Start of Extract provided
But our mailboxes have sometimes been packed with inquiries about suspicious companies and hiring agencies and recruiters, or websites or organizations with a questionable look or contents advertising seagoing jobs; or with messages from people complaining or regretting having paid for what later proved to be nonexistent positions.

In this specific case, to work aboard cruise ships, the merchant vessels or gas or oil rigs; even though the content of this section is perfectly applicable to any other employment sector.

We take these matters very seriously, and consider it necessary to share our knowledge on employment scams to prevent fraudulent, deceptive and unfair practices in the market by providing information to help job seekers spot and avoid them.

The truth is that there have always been many and very diversified scams and traps around employment supply and demand: fake job offers intended to acquire personal information, “inside” or “exclusive” information about the existence of job opportunities, or how to get hired in a certain position or company, supposed services with upfront payment to secure a job, and other come-ons worthy of study and analysis.
End of Extract provided
Task list
• 1. According to the passage on employment scams, which workplaces does this specific case concern?
• 2. Do the following statements agree with the passage on employment scams? For each, answer yes or no and quote the words of the passage that decide it. (a) The section's content applies only to seagoing jobs. (b) Some people have complained about paying for positions that turned out not to exist. (c) Employment scams are presented as a recent development.
Start of Record set
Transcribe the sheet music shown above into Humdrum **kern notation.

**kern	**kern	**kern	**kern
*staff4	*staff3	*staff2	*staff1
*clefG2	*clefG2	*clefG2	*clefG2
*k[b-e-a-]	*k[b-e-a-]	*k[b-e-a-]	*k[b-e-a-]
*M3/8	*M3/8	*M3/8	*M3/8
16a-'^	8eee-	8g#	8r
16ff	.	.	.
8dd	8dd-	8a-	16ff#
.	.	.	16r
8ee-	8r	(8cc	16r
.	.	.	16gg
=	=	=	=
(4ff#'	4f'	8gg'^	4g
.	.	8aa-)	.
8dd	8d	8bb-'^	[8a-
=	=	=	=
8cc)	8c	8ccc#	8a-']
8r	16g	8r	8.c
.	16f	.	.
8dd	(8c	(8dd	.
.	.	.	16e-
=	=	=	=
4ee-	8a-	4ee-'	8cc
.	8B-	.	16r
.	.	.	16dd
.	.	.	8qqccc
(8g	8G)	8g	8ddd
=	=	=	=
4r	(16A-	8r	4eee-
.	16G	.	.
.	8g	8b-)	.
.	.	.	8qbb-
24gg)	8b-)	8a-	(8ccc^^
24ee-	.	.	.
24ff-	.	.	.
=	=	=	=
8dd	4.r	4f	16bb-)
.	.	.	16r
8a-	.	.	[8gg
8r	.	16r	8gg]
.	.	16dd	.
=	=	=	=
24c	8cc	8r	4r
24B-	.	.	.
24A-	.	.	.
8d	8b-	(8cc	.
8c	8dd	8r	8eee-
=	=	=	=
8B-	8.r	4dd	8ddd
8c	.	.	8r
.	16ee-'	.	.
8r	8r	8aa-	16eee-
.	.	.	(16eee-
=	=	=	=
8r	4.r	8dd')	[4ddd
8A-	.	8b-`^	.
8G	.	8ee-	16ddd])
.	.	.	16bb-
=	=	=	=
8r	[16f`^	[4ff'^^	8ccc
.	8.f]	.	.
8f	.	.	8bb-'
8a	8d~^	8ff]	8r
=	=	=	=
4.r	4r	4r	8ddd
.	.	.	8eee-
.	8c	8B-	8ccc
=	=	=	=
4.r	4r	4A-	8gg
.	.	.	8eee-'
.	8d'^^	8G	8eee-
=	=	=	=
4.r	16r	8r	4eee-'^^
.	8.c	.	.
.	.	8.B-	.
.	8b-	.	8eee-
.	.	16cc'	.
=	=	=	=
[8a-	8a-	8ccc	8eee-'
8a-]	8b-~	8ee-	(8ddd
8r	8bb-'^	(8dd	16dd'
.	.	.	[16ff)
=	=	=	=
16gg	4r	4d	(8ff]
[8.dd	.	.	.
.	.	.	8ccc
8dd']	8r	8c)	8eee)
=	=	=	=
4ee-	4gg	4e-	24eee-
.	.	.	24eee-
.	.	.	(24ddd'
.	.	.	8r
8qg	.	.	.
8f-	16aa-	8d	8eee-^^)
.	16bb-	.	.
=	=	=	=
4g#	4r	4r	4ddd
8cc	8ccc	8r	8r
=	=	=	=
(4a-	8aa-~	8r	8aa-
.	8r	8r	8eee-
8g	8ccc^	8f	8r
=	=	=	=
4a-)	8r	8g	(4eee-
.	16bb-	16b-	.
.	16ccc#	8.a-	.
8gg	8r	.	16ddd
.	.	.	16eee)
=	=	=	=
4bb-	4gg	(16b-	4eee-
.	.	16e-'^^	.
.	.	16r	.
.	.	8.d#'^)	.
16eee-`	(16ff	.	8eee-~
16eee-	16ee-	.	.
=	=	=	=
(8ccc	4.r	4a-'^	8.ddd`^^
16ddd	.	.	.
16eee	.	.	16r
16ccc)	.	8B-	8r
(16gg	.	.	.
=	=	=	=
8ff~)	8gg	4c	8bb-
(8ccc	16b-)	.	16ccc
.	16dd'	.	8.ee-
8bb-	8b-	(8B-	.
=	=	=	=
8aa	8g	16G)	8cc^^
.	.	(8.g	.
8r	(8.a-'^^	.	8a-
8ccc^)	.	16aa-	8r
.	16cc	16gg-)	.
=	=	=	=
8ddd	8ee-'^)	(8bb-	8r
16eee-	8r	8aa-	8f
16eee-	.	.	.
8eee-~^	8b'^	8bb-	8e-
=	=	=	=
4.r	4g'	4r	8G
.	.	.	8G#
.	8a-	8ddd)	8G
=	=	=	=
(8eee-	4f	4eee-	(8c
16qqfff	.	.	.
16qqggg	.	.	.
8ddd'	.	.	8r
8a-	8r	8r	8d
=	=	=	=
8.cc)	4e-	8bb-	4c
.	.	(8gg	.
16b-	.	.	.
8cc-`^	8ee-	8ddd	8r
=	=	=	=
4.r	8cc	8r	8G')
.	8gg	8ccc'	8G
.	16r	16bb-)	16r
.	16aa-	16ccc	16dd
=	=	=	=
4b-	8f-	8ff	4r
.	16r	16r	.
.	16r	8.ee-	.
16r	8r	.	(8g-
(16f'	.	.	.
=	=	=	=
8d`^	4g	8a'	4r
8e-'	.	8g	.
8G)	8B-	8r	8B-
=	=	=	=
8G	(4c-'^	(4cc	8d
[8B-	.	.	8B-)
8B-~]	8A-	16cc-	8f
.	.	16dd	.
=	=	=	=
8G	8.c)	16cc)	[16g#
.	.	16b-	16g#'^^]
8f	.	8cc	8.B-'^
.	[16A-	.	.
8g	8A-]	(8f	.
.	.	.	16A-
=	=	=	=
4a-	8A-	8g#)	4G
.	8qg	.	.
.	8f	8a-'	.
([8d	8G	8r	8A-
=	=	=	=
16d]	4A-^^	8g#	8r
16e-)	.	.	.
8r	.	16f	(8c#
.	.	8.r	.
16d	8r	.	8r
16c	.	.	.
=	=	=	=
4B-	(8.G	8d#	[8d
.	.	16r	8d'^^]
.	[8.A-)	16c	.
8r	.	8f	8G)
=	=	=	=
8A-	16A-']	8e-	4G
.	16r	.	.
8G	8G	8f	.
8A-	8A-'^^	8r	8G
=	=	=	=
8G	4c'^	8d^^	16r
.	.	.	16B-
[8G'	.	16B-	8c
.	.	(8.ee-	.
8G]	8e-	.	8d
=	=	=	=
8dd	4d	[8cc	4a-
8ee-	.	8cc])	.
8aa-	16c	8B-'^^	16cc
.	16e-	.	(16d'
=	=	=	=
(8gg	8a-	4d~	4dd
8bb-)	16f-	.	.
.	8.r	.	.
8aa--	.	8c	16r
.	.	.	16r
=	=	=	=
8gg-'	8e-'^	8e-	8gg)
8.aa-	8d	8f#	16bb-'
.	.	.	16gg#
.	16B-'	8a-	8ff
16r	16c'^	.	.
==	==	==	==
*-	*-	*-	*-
End of Record set
Activity answers
• 1. Cruise ships, merchant vessels, and gas or oil rigs.

• 2.
(a) No: "even though the content of this section is perfectly applicable to any other employment sector."
(b) Yes: "complaining or regretting having paid for what later proved to be nonexistent positions"
(c) No: "there have always been many and very diversified scams and traps around employment supply and demand"